Civil procedure is traditionally conceived of as a body of publicly-set rules, with limited carve-outs – most commonly, forum selection and choice of law provisions. I argue that these terms are mere instantiations of a broader, unified phenomenon of procedural private ordering, in which civil procedure is no longer irrevocably defined by law, but instead is a mere default that can be waived or modified by contract. Parties are no longer merely selecting between publicly-created procedural regimes but customizing the rules of procedure to be applied by the court – from statutes of limitations, discovery obligations and the admissibility of evidence, to burdens of proof, available remedies and standard of review – before a dispute arises. The resulting conversion of procedural rules from publicly-created guarantors of procedural justice to privately-bargained commodities fundamentally alters our system of civil procedure.

But the impact transcends civil procedure, as the existing doctrine allows parties to use procedural terms not only to reinforce their substantive obligations under contract or statutory default rules, but to circumvent limits on the alienability of non-waivable rights – reducing even those substantive laws designated as mandatory to a mere set of default rules.

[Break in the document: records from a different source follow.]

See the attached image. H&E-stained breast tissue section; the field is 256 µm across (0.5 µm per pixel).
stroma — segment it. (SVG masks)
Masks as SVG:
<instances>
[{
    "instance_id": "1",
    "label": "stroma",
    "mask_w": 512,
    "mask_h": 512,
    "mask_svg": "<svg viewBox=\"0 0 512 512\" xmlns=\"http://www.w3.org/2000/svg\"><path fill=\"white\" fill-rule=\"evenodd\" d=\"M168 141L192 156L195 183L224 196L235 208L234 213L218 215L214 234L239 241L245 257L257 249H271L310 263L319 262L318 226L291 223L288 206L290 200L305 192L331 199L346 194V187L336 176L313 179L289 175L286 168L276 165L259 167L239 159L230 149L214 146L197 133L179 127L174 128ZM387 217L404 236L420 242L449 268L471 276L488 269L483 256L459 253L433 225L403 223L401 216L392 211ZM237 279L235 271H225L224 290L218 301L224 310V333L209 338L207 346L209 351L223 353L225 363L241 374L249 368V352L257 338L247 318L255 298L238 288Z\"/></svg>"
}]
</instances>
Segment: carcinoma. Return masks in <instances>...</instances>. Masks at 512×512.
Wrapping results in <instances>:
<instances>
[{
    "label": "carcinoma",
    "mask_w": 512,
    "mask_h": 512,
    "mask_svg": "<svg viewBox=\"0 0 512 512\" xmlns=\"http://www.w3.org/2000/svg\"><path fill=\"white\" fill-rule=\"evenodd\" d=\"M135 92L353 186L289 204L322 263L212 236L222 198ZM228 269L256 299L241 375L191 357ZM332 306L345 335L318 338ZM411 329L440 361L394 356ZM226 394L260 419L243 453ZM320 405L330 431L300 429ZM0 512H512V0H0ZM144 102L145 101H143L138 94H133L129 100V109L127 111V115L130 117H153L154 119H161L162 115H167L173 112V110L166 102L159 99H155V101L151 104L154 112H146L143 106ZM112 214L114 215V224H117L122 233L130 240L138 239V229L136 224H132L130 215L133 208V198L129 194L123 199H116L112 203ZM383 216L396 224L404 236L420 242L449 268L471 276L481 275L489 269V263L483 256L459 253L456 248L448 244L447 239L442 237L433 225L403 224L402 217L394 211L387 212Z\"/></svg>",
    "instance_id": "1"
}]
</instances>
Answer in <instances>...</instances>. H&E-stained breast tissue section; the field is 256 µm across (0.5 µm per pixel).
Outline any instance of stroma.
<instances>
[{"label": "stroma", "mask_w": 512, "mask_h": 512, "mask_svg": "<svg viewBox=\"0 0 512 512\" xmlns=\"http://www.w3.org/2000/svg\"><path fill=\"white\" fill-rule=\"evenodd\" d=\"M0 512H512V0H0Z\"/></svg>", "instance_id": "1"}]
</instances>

I argue that while procedural contracting can often enhance both private and social welfare, we should not permit its use as a mechanism for contracting around existing limits on private ordering. The Article concludes by exploring the viability of a symmetrical approach, whereby any applicable limitations upon the substance of a contract are applied with equal force both to substantive terms and procedural terms. Likewise, this approach denies enforcement to procedural contracts seeking to modify elements of procedure that have been removed from the ambit of modification via stipulation during the litigation process, creating symmetry between pre- and post-dispute contracts.

The degree of procedural alteration permitted is thus a function of the contracting parties’ right to modify or waive the underlying substantive right that gives rise to the claim at issue; the procedural contract is then treated as an ex post stipulation, for purposes of determining the judicial enforceability of the particular modification. In this way, the symmetrical approach permits procedural contracting to further the parties’ legitimate ends, while preventing its use as a method for circumventing limitations on private ordering.